Extrinsic camera parameter data
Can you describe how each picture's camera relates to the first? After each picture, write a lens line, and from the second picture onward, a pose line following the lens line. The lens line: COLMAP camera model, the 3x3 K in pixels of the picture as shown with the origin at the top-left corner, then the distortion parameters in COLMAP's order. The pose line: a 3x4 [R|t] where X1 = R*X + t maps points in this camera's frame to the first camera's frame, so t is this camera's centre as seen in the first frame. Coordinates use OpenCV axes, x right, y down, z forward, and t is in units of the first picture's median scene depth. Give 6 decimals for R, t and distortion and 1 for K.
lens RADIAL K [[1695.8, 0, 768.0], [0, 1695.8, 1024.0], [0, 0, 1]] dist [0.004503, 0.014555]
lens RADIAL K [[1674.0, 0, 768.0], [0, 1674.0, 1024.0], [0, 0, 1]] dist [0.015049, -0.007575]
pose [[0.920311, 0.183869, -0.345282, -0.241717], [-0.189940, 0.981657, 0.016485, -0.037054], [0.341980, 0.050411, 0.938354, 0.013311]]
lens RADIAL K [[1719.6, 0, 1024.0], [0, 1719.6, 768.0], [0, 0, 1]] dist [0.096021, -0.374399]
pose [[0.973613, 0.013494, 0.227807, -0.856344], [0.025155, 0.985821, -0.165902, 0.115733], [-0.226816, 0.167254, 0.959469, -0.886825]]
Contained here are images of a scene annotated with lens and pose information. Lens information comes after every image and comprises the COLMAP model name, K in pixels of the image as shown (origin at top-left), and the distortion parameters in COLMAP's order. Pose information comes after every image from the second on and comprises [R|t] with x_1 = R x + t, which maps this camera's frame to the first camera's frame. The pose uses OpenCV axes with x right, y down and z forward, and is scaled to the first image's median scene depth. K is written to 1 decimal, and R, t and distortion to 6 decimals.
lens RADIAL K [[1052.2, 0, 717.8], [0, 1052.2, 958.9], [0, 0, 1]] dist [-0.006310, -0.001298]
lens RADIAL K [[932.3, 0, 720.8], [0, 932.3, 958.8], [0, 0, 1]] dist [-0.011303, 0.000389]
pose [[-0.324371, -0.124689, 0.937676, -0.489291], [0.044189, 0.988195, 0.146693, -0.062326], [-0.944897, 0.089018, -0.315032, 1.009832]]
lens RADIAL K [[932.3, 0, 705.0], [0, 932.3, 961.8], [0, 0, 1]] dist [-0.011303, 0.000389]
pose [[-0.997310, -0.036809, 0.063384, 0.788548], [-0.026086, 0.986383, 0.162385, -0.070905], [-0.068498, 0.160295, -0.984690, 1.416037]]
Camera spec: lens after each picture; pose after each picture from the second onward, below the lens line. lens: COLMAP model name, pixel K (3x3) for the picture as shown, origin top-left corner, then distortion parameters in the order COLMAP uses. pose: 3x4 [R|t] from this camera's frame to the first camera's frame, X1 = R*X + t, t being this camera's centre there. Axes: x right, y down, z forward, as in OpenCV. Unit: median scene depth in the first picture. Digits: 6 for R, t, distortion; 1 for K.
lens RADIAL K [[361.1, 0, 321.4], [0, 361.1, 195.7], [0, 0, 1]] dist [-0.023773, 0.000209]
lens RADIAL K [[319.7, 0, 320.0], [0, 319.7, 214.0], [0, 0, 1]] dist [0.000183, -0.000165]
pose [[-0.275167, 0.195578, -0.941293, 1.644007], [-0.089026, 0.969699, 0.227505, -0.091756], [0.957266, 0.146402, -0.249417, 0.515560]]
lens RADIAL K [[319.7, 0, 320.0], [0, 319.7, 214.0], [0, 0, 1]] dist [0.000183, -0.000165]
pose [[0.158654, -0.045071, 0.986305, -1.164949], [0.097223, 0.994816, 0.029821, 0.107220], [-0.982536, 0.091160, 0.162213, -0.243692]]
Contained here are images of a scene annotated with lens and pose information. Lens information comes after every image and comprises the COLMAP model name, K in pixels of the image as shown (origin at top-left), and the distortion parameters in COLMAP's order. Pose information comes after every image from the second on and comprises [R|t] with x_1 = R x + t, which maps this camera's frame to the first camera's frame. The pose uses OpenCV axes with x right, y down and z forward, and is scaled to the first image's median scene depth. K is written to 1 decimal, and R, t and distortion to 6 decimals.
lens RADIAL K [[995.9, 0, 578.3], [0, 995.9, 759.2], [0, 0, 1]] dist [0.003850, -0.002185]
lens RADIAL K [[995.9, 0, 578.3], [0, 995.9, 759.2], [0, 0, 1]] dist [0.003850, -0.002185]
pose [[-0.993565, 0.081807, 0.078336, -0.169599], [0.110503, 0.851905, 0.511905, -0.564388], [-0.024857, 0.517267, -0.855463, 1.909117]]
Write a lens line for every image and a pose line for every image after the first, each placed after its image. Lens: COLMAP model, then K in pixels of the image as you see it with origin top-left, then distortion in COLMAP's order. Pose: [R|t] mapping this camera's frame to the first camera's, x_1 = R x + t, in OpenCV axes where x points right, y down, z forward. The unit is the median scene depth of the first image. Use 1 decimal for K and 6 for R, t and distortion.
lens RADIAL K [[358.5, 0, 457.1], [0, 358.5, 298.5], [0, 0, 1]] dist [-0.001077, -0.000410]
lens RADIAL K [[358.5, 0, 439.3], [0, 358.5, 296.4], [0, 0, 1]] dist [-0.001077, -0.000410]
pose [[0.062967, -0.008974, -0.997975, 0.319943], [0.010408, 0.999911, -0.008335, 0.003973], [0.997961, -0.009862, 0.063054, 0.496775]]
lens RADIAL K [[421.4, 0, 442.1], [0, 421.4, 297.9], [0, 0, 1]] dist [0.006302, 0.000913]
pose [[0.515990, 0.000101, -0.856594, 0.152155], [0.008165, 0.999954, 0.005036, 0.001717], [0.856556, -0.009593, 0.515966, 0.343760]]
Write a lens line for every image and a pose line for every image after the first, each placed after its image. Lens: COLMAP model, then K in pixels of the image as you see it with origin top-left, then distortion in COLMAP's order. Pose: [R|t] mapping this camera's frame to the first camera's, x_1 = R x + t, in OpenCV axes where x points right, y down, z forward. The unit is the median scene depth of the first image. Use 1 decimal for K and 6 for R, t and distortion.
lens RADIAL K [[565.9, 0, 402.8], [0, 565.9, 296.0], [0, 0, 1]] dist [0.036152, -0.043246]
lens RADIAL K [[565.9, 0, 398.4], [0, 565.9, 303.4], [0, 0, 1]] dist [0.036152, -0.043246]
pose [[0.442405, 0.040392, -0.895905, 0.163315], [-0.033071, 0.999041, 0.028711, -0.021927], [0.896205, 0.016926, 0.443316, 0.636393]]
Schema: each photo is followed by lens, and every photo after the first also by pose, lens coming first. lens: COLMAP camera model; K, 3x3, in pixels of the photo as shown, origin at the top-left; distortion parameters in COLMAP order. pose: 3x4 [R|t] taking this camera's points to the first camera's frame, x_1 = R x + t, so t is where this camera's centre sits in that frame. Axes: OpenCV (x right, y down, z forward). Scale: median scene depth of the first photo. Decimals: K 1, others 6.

- _WHAT YOU SHOULD DO_: Could you copy out the data in full, exactly as it is written?

- _ANSWER FOR THIS EXERCISE_:
Can you describe how each picture's camera relates to the first? After each picture, write a lens line, and from the second picture onward, a pose line following the lens line. The lens line: COLMAP camera model, the 3x3 K in pixels of the picture as shown with the origin at the top-left corner, then the distortion parameters in COLMAP's order. The pose line: a 3x4 [R|t] where X1 = R*X + t maps points in this camera's frame to the first camera's frame, so t is this camera's centre as seen in the first frame. Coordinates use OpenCV axes, x right, y down, z forward, and t is in units of the first picture's median scene depth. Give 6 decimals for R, t and distortion and 1 for K.
lens RADIAL K [[1695.8, 0, 768.0], [0, 1695.8, 1024.0], [0, 0, 1]] dist [0.004503, 0.014555]
lens RADIAL K [[1674.0, 0, 768.0], [0, 1674.0, 1024.0], [0, 0, 1]] dist [0.015049, -0.007575]
pose [[0.920311, 0.183869, -0.345282, -0.241717], [-0.189940, 0.981657, 0.016485, -0.037054], [0.341980, 0.050411, 0.938354, 0.013311]]
lens RADIAL K [[1719.6, 0, 1024.0], [0, 1719.6, 768.0], [0, 0, 1]] dist [0.096021, -0.374399]
pose [[0.973613, 0.013494, 0.227807, -0.856344], [0.025155, 0.985821, -0.165902, 0.115733], [-0.226816, 0.167254, 0.959469, -0.886825]]
Contained here are images of a scene annotated with lens and pose information. Lens information comes after every image and comprises the COLMAP model name, K in pixels of the image as shown (origin at top-left), and the distortion parameters in COLMAP's order. Pose information comes after every image from the second on and comprises [R|t] with x_1 = R x + t, which maps this camera's frame to the first camera's frame. The pose uses OpenCV axes with x right, y down and z forward, and is scaled to the first image's median scene depth. K is written to 1 decimal, and R, t and distortion to 6 decimals.
lens RADIAL K [[1052.2, 0, 717.8], [0, 1052.2, 958.9], [0, 0, 1]] dist [-0.006310, -0.001298]
lens RADIAL K [[932.3, 0, 720.8], [0, 932.3, 958.8], [0, 0, 1]] dist [-0.011303, 0.000389]
pose [[-0.324371, -0.124689, 0.937676, -0.489291], [0.044189, 0.988195, 0.146693, -0.062326], [-0.944897, 0.089018, -0.315032, 1.009832]]
lens RADIAL K [[932.3, 0, 705.0], [0, 932.3, 961.8], [0, 0, 1]] dist [-0.011303, 0.000389]
pose [[-0.997310, -0.036809, 0.063384, 0.788548], [-0.026086, 0.986383, 0.162385, -0.070905], [-0.068498, 0.160295, -0.984690, 1.416037]]
Camera spec: lens after each picture; pose after each picture from the second onward, below the lens line. lens: COLMAP model name, pixel K (3x3) for the picture as shown, origin top-left corner, then distortion parameters in the order COLMAP uses. pose: 3x4 [R|t] from this camera's frame to the first camera's frame, X1 = R*X + t, t being this camera's centre there. Axes: x right, y down, z forward, as in OpenCV. Unit: median scene depth in the first picture. Digits: 6 for R, t, distortion; 1 for K.
lens RADIAL K [[361.1, 0, 321.4], [0, 361.1, 195.7], [0, 0, 1]] dist [-0.023773, 0.000209]
lens RADIAL K [[319.7, 0, 320.0], [0, 319.7, 214.0], [0, 0, 1]] dist [0.000183, -0.000165]
pose [[-0.275167, 0.195578, -0.941293, 1.644007], [-0.089026, 0.969699, 0.227505, -0.091756], [0.957266, 0.146402, -0.249417, 0.515560]]
lens RADIAL K [[319.7, 0, 320.0], [0, 319.7, 214.0], [0, 0, 1]] dist [0.000183, -0.000165]
pose [[0.158654, -0.045071, 0.986305, -1.164949], [0.097223, 0.994816, 0.029821, 0.107220], [-0.982536, 0.091160, 0.162213, -0.243692]]
Contained here are images of a scene annotated with lens and pose information. Lens information comes after every image and comprises the COLMAP model name, K in pixels of the image as shown (origin at top-left), and the distortion parameters in COLMAP's order. Pose information comes after every image from the second on and comprises [R|t] with x_1 = R x + t, which maps this camera's frame to the first camera's frame. The pose uses OpenCV axes with x right, y down and z forward, and is scaled to the first image's median scene depth. K is written to 1 decimal, and R, t and distortion to 6 decimals.
lens RADIAL K [[995.9, 0, 578.3], [0, 995.9, 759.2], [0, 0, 1]] dist [0.003850, -0.002185]
lens RADIAL K [[995.9, 0, 578.3], [0, 995.9, 759.2], [0, 0, 1]] dist [0.003850, -0.002185]
pose [[-0.993565, 0.081807, 0.078336, -0.169599], [0.110503, 0.851905, 0.511905, -0.564388], [-0.024857, 0.517267, -0.855463, 1.909117]]
Write a lens line for every image and a pose line for every image after the first, each placed after its image. Lens: COLMAP model, then K in pixels of the image as you see it with origin top-left, then distortion in COLMAP's order. Pose: [R|t] mapping this camera's frame to the first camera's, x_1 = R x + t, in OpenCV axes where x points right, y down, z forward. The unit is the median scene depth of the first image. Use 1 decimal for K and 6 for R, t and distortion.
lens RADIAL K [[358.5, 0, 457.1], [0, 358.5, 298.5], [0, 0, 1]] dist [-0.001077, -0.000410]
lens RADIAL K [[358.5, 0, 439.3], [0, 358.5, 296.4], [0, 0, 1]] dist [-0.001077, -0.000410]
pose [[0.062967, -0.008974, -0.997975, 0.319943], [0.010408, 0.999911, -0.008335, 0.003973], [0.997961, -0.009862, 0.063054, 0.496775]]
lens RADIAL K [[421.4, 0, 442.1], [0, 421.4, 297.9], [0, 0, 1]] dist [0.006302, 0.000913]
pose [[0.515990, 0.000101, -0.856594, 0.152155], [0.008165, 0.999954, 0.005036, 0.001717], [0.856556, -0.009593, 0.515966, 0.343760]]
Write a lens line for every image and a pose line for every image after the first, each placed after its image. Lens: COLMAP model, then K in pixels of the image as you see it with origin top-left, then distortion in COLMAP's order. Pose: [R|t] mapping this camera's frame to the first camera's, x_1 = R x + t, in OpenCV axes where x points right, y down, z forward. The unit is the median scene depth of the first image. Use 1 decimal for K and 6 for R, t and distortion.
lens RADIAL K [[565.9, 0, 402.8], [0, 565.9, 296.0], [0, 0, 1]] dist [0.036152, -0.043246]
lens RADIAL K [[565.9, 0, 398.4], [0, 565.9, 303.4], [0, 0, 1]] dist [0.036152, -0.043246]
pose [[0.442405, 0.040392, -0.895905, 0.163315], [-0.033071, 0.999041, 0.028711, -0.021927], [0.896205, 0.016926, 0.443316, 0.636393]]
Schema: each photo is followed by lens, and every photo after the first also by pose, lens coming first. lens: COLMAP camera model; K, 3x3, in pixels of the photo as shown, origin at the top-left; distortion parameters in COLMAP order. pose: 3x4 [R|t] taking this camera's points to the first camera's frame, x_1 = R x + t, so t is where this camera's centre sits in that frame. Axes: OpenCV (x right, y down, z forward). Scale: median scene depth of the first photo. Decimals: K 1, others 6.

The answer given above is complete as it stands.